Abstract

The Fluid Catalytic Cracking (FCC) is an important process in a refinery used mainly to produce higher value gasoline from heavy hydrocarbons. An FCC unit can crack different type of feeds and can use different types of catalysts during its lifetime, which makes this process very flexible and profitable. In this paper, an industrial unit located in Mexico was analyzed and the computational results were compared with available design data. The FCC process involves complex reaction kinetics along with multiphase flow hydrodynamics and heat transfer. This makes it nearly impossible to model every physical phenomenon that occurs in this process. However, an interesting model should be able to predict reasonably well the yields of the cracking reactions. Cracking reactions are catalytic, and the catalyst distribution in the riser needs to be known a priori. Therefore, we modeled the physical process as a gas/solid multiphase flow with reaction.
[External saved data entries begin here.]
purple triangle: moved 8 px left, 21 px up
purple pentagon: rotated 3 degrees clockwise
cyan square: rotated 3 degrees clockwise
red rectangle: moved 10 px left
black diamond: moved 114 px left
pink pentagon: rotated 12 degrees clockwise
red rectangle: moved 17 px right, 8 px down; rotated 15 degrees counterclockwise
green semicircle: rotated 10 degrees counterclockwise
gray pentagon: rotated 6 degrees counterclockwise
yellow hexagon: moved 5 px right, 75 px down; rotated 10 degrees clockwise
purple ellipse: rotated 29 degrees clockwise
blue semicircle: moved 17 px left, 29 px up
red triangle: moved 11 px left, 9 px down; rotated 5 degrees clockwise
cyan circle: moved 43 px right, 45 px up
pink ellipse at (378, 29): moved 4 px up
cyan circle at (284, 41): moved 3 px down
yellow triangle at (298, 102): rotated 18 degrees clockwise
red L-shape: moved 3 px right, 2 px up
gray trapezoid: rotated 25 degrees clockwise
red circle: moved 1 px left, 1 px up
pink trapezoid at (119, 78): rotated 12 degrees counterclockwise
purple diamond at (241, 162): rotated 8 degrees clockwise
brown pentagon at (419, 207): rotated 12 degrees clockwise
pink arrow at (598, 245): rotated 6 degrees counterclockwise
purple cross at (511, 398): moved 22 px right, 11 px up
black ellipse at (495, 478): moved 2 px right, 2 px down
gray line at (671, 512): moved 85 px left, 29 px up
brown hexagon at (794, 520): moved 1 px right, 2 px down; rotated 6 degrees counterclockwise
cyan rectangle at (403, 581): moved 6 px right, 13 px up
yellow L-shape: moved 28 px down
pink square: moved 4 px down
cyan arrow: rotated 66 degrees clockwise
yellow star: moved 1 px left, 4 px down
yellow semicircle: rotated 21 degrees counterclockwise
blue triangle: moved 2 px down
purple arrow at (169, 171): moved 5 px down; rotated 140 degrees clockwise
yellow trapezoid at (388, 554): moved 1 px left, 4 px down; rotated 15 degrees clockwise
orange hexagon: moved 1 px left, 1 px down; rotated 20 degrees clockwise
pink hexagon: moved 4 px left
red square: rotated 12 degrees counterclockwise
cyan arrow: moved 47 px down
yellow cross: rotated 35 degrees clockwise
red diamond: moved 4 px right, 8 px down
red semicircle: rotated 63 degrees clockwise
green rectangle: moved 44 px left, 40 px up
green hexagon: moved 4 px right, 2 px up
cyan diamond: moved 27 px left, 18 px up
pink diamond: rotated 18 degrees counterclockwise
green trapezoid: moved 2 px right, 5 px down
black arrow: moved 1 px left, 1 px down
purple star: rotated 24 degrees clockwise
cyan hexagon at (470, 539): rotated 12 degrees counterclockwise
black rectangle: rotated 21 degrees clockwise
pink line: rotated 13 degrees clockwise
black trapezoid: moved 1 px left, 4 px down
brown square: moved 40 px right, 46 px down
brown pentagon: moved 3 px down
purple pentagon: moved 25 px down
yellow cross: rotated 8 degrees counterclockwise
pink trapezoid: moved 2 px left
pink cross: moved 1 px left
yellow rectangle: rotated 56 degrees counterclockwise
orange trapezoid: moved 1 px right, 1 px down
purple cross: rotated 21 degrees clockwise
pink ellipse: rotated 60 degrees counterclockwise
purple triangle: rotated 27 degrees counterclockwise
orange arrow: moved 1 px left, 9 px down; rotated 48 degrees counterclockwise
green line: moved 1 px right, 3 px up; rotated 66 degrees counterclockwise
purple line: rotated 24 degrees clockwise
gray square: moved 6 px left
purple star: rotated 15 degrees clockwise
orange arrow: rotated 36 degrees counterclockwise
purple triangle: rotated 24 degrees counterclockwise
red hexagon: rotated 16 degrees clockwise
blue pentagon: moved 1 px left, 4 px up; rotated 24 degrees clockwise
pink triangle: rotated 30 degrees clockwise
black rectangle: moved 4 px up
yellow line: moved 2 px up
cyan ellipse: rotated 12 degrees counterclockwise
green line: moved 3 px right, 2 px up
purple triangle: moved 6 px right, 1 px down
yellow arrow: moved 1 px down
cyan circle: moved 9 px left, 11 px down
A transient Eulerian approach plus a simple 3-lumps reaction kinetic scheme (Nace et al., 1971) describe the multiphase flow model. The gas density was assumed to follow an ideal gas law, and can, thus, change with the number of moles in the system. Conservation of mass, momentum, and species (heavy oil, gasoline and gas+coke) were solved. The gas/solid hydrodynamics and the yields of the reacting species were predicted in the 2-D Riser section of the FCC unit. The results showed a dramatic effect of the change in the number of moles of the chemical species on the hydrodynamics. The increase in the number of moles due to the cracking reactions resulted in a significant increase in the gas flow rate, which changed significantly the flow regime. The reaction yields compared reasonably well with the design data for this specific unit.